En tant qu’étudiante de premier cycle, elle a écrit un article avec le chimiste William Dehn, professeur à l’Université de Washington, sur la base de leurs recherches impliquant un type de réaction appelé benzoylation. L’article a été publié dans le prestigieux Journal de l’American Chemical Society.

Ce n’est que dans les années 1970 que Kathryn Takara et Stanley Ali, deux professeurs de l’Université d’Hawaï qui avaient entendu des rumeurs sur le travail de Ball, ont fouillé dans les archives de l’institution pour trouver des preuves du véritable développeur du traitement chaulmoogra. En 2019, la London School of Hygiene and Tropical Medicine a honoré Ball en plaçant son nom dans la frise de son bâtiment principal. En février 2022, le gouverneur David Ige d’Hawaï a déclaré le 28 février Alice Augusta Ball Day.

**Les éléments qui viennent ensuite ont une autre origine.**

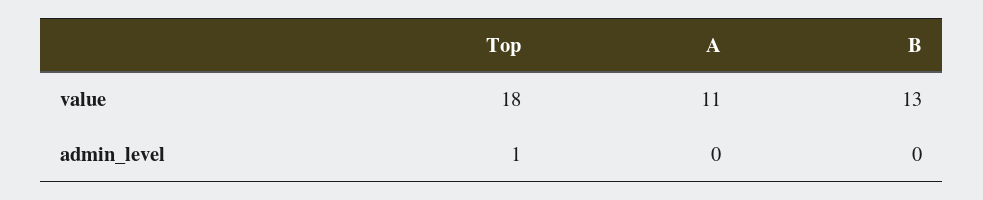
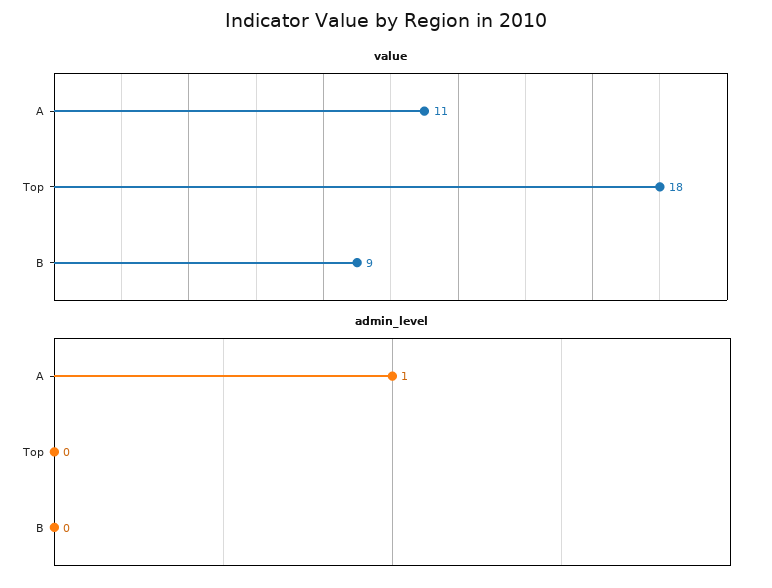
value, B: 13 -> 9
admin_level, Top: 1 -> 0
admin_level, A: 0 -> 1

Les scientifiques du XXIe siècle s’émerveillent de la capacité de Ball à traquer les constituants actifs du chaulmoogra en utilisant la technologie de base de son époque. “Beaucoup de techniques à l’époque n’étaient pas aussi sophistiquées qu’aujourd’hui, donc l’intuition chimique était très importante”, a déclaré Gregory Petsko. “Faire ce qu’elle a fait quand elle l’a fait était remarquable. C’était une chimiste très talentueuse.